HTML to XML Conversion Sample #3
Goto Sample #1
Goto Sample #2
Goto Sample #4
This is the 3rd of several examples describing the details of how the Chilkat HTML-to-XML library converts HTML into well-formed XML.
Here is another HTML sample. You'll notice that this one contains several errors, which are automatically corrected by the HTML-to-XML library:
<html>
<head>
<title>This is a test</title>
<meta http-equiv="Content-Language" content="en-us">
<meta http-equiv="Content-Type" content="text/html; charset=windows-1252">
</head>
<body>
<table>
<tr>
<td>Row 1, column 1</td>
<td>Row 1, column 2</td>
<td>Row 1, column 3 Oops forgot the ending td
</tr>
<tr>
<td>Row 2, column 1 Oops...</abc>
<td>Row 2, column 2</td>
<td>Row 2, column 3</td>
</tr>
<tr>
<td>Row 2, column 1 Oops...</abc>
<td>Row 2, <div> This is a test </div> column 2</td>
<td>Row 2, column 3</td>
<!-- Oops, forgot to close the last tr -->
</table>
</body>
</html>
The XML output is shown below.
- The XML below is well-formed and the HTML errors have been corrected.

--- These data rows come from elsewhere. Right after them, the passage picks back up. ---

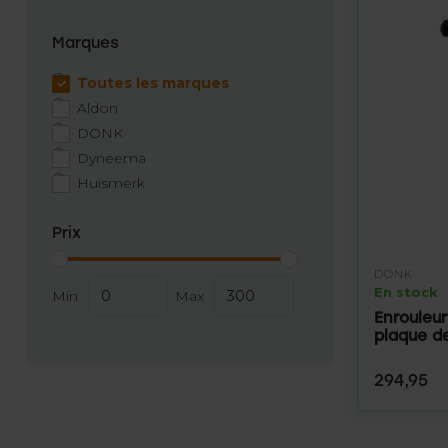
Marques
Toutes les marques
Aldon
DONK
Dyneema
Huismerk
Prix
DONK
En stock
Min
Max
Enrouleur
plaque d
294,95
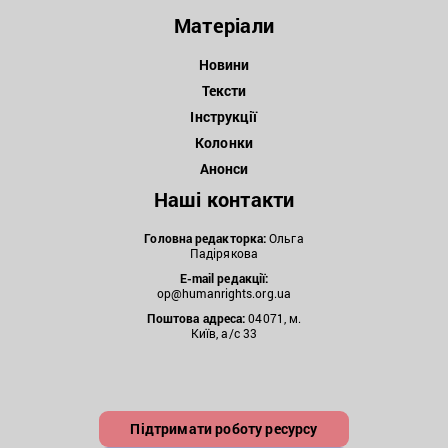
Матеріали
Новини
Тексти
Інструкції
Колонки
Анонси
Наші контакти
Головна редакторка:
Ольга
Падірякова
E-mail редакції:
op@humanrights.org.ua
Поштова
адреса:
04071, м.
Київ, а/с 33
Підтримати роботу ресурсу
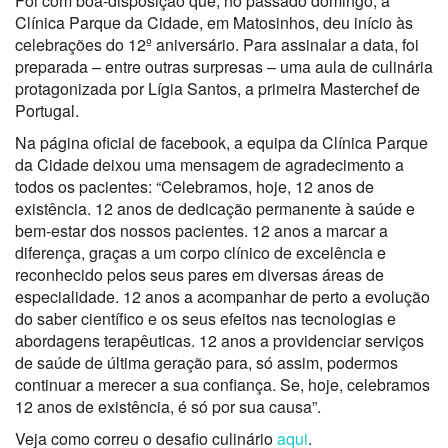
Foi com boa-disposição que, no passado domingo, a
Clínica Parque da Cidade, em Matosinhos, deu início às
celebrações do 12º aniversário. Para assinalar a data, foi
preparada – entre outras surpresas – uma aula de culinária
protagonizada por Lígia Santos, a primeira Masterchef de
Portugal.
Na página oficial de facebook, a equipa da Clínica Parque
da Cidade deixou uma mensagem de agradecimento a
todos os pacientes: “Celebramos, hoje, 12 anos de
existência. 12 anos de dedicação permanente à saúde e
bem-estar dos nossos pacientes. 12 anos a marcar a
diferença, graças a um corpo clínico de excelência e
reconhecido pelos seus pares em diversas áreas de
especialidade. 12 anos a acompanhar de perto a evolução
do saber científico e os seus efeitos nas tecnologias e
abordagens terapêuticas. 12 anos a providenciar serviços
de saúde de última geração para, só assim, podermos
continuar a merecer a sua confiança. Se, hoje, celebramos
12 anos de existência, é só por sua causa”.
Veja como correu o desafio culinário
aqui
.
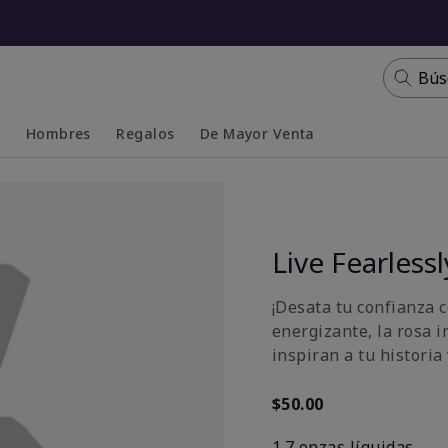
Bús
s
Hombres
Regalos
De Mayor Venta
Collapsed
Expanded
Live Fearles
¡Desata tu confianza c
energizante, la rosa i
inspiran a tu historia 
$50.00
1.7 onzas líquidas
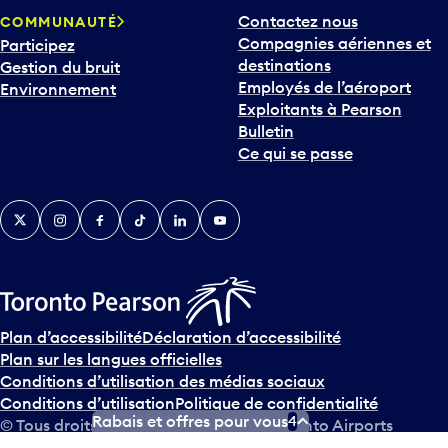
Contactez nous
COMMUNAUTÉ
Compagnies aériennes et
Participez
destinations
Gestion du bruit
Employés de l’aéroport
Environnement
Exploitants à Pearson
Bulletin
Ce qui se passe
Twitter
Instagram
Facebook
TikTok
LinkedIn
YouTube
Plan d’accessibilité
Déclaration d’accessibilité
Plan sur les langues officielles
Conditions d’utilisation des médias sociaux
Conditions d’utilisation
Politique de confidentialité
Rabais et offres pour vous
4
© Tous droits réservés
2026
Greater Toronto Airports
Authority.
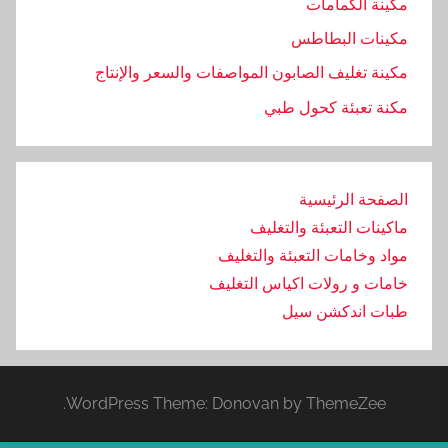
مكينة الكمامات
مكينات البطاطس
مكينة تغليف الصابون المواصفات والسعر والإنتاج
مكنة تعبئة كحول طبي
الصفحة الرئيسية
ماكينات التعبئة والتغليف
مواد وخامات التعبئة والتغليف
خامات و رولات اكياس التغليف
طبات اندكشن سيل
WordPress Theme: Donovan by ThemeZee.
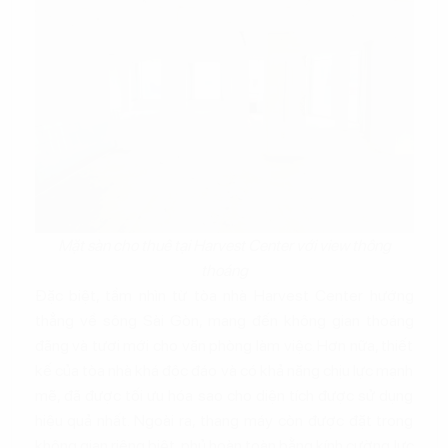
Mặt sàn cho thuê tại Harvest Center với view thông
thoáng
Đặc biệt, tầm nhìn từ tòa nhà Harvest Center hướng
thẳng về sông Sài Gòn, mang đến không gian thoáng
đãng và tươi mới cho văn phòng làm việc. Hơn nữa, thiết
kế của tòa nhà khá độc đáo và có khả năng chịu lực mạnh
mẽ, đã được tối ưu hóa sao cho diện tích được sử dụng
hiệu quả nhất. Ngoài ra, thang máy còn được đặt trong
không gian riêng biệt, phủ hoàn toàn bằng kính cường lực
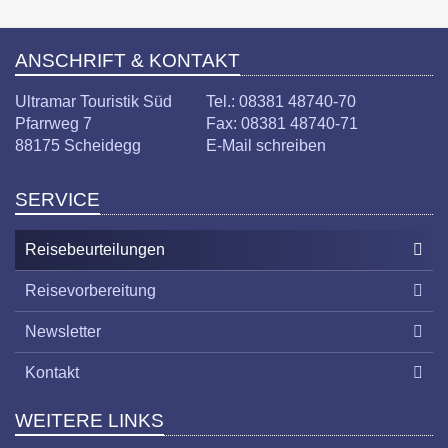
ANSCHRIFT & KONTAKT
Ultramar Touristik Süd
Tel.: 08381 48740-70
Pfarrweg 7
Fax: 08381 48740-71
88175 Scheidegg
E-Mail schreiben
SERVICE
Reisebeurteilungen
Reisevorbereitung
Newsletter
Kontakt
WEITERE LINKS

- HTML comments are saved within <comment> nodes.
- All text content is placed under <text> nodes.
<?xml version="1.0" encoding="windows-1252" ?>
<root>
<html>
<head>
<title>
<text>This is a test</text>
</title>
<meta http-equiv="Content-Language" content="en-us"></meta>
<meta http-equiv="Content-Type" content="text/html; charset=windows-1252"></meta>
</head>
<body>
<table>
<tr>
<td>
<text>Row 1, column 1</text>
</td>
<td>
<text>Row 1, column 2</text>
</td>
<td>
<text>Row 1, column 3 Oops forgot the ending td
</text>
</td>
<tr>
<td>
<text>Row 2, column 1 Oops...</text>
</td>
<td>
<text>Row 2, column 2</text>
</td>
<td>
<text>Row 2, column 3</text>
</td>
</tr>
<tr>
<td>
<text>Row 2, column 1 Oops...</text>
</td>
<td>
<text>Row 2, </text>
<div>
<text>This is a test </text>
</div>
<text>column 2</text>
</td>
<td>
<text>Row 2, column 3</text>
</td>
<comment>Oops, forgot to close the last tr</comment>
</tr>
</tr>
</table>
</body>
</html>
</root>
(The Chilkat HTML-to-XML API is offered across many programming languages: Ruby, Perl, Python, Java, C#, VB.NET, etc.)